What’s a great example of a gameplay twist that you’ve worked on?

Nelson Jr. featured again for this panel; he responded by leveraging his work as narrative designer for Hypnospace Outlaw.

“Spoiler alert: a major cataclysm happens and it fast-forwards 20 years. Basically playing a modern-day internet archivist (…) desire of engagement with the game is to find the weird web pages. And that becomes what the entire game is.

“Going through that process actually lets you open up and reveal the final mystery underlying the game. And it’s seeing that re-contextualisation. By going from Y2K era to internet simulator. Finally to ‘Holy crap we’re internet archivists! So that’s how it changes?'”

Greg Lobanov, a rising game developer famed for his adorable indie release Wandersong, commented on his approach to twists.

“Wandersong starts with an angel who shows up looking for a hero. Then about halfway through the game, you realise the hero is not you. There’s a bunch of hints for that building up to it. You’re finding dungeons that [the hero] has already been. And bosses that are already dead. Yet the hero doesn’t want you to be there!”

 

Is there such thing as an effective twist inserted at the “right point” in the gameplay chronology?

Surprisingly, Lobanov lamented many players gave up on Wandersong before encountering the twist. He thus offered possible improvements and ways to captivate the audience.

“If you were asking somebody right before the twist what the story was, they’d say ‘xyz’s happening in the plot. Something weird’s going on but I don’t really know what’.

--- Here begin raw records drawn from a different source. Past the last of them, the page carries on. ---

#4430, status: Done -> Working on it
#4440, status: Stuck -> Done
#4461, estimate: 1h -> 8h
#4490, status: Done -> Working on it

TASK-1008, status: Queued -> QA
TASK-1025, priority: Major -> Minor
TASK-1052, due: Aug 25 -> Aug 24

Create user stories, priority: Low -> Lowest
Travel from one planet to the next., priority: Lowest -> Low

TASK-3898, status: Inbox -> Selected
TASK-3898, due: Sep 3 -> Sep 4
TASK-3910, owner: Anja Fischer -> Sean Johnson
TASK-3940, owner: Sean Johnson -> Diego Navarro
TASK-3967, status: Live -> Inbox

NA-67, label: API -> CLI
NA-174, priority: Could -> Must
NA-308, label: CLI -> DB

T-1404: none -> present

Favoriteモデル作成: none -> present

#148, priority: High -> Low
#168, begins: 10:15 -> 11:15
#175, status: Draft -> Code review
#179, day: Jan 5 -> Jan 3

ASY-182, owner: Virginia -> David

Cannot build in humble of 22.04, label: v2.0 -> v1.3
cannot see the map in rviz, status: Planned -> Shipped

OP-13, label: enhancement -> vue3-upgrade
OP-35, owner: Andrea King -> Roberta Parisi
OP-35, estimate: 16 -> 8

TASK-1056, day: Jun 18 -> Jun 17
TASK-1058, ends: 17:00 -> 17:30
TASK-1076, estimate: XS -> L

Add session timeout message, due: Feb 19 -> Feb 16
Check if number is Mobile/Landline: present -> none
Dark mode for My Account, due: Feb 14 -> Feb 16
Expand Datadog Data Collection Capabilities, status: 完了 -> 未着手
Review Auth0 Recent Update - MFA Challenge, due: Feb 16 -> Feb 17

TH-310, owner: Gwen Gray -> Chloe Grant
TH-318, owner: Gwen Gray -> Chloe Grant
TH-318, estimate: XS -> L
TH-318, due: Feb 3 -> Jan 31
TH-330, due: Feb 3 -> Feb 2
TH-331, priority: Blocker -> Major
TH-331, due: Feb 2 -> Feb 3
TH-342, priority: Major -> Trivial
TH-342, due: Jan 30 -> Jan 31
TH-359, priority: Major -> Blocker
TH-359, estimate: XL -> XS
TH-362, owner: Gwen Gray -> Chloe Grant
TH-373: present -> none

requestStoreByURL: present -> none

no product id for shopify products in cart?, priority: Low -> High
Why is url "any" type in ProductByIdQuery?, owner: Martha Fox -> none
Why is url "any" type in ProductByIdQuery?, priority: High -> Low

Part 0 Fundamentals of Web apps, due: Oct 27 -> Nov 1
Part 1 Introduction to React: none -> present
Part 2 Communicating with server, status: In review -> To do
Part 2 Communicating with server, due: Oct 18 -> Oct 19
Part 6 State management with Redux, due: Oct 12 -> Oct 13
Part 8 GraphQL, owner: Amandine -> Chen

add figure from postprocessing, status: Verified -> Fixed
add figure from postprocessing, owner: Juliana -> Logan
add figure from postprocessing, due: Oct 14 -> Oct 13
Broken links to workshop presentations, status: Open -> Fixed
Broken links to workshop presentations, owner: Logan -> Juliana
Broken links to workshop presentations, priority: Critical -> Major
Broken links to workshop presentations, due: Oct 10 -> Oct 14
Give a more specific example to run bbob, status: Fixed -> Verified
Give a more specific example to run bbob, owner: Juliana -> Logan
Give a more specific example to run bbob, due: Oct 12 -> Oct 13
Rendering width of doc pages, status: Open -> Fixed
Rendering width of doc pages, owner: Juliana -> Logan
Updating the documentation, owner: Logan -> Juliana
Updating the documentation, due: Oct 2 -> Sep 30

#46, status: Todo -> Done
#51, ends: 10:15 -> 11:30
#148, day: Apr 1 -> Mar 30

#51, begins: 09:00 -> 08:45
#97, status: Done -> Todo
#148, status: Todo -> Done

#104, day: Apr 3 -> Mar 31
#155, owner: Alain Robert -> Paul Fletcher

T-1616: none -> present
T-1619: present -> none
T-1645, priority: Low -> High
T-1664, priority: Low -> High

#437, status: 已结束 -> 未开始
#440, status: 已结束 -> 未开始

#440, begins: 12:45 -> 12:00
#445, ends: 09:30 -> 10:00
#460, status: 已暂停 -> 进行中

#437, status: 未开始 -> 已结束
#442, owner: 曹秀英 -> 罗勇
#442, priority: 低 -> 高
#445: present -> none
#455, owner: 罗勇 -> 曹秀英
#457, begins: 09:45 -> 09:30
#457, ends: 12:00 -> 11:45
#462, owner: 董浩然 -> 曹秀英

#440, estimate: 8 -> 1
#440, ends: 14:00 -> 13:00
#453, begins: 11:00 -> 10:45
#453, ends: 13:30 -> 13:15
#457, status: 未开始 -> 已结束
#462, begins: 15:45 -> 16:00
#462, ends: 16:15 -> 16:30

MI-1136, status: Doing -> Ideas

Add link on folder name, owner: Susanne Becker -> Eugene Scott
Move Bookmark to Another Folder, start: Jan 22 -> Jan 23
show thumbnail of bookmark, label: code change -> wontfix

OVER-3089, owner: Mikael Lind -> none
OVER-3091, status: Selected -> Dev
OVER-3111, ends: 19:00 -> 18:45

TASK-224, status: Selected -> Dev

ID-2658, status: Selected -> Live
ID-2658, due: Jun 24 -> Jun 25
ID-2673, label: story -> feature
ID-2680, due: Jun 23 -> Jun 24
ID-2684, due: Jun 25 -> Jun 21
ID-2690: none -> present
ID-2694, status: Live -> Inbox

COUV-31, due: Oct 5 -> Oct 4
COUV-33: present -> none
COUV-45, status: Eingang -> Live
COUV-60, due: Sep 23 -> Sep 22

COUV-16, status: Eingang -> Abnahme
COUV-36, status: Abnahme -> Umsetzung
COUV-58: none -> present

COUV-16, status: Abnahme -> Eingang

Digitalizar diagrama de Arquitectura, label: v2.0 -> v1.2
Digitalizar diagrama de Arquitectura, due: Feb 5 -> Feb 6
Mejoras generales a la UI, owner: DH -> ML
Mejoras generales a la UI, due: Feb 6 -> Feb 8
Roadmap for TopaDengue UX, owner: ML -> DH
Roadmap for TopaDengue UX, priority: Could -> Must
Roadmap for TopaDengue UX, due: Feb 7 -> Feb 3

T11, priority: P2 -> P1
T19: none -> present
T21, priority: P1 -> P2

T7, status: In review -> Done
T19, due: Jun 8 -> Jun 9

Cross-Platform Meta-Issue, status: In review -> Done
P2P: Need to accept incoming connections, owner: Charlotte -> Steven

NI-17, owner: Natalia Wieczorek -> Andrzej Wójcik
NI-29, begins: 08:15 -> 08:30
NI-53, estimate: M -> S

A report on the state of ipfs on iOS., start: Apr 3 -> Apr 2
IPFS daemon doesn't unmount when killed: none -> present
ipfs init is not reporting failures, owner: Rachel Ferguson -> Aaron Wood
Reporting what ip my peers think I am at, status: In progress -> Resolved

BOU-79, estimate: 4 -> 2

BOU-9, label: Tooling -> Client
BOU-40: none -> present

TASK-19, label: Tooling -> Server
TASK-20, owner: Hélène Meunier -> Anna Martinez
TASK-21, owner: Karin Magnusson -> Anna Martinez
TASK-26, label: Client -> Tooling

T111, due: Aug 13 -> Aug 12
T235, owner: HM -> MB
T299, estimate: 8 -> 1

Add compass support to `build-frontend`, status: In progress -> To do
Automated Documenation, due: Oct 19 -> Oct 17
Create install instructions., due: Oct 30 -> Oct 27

“If they were like ‘xyz’s going on, I have this specific question that I don’t know the answer to’. And if only that’s what the twist was answering instead. Then I feel a lot more people would’ve had momentum to keep going to see that. But people didn’t. Because [the twist in the middle of the game] was too much of a surprise.”

Barlow however countered this argument by picking out interesting aspects of inserting shocking twists midway through narrative games.

“In contrast, it’s cool that [Lobanov’s] game has half-a-game post-twist. In distinction, there are lots of games that do a twist right at the end of the game. Which in some ways is easier to do. Why? Because you don’t have to deal with the fall-out of everything that’s now being upended. But there is definitely something interesting about giving you that huge shift. You’re moving forward with a whole different energy.”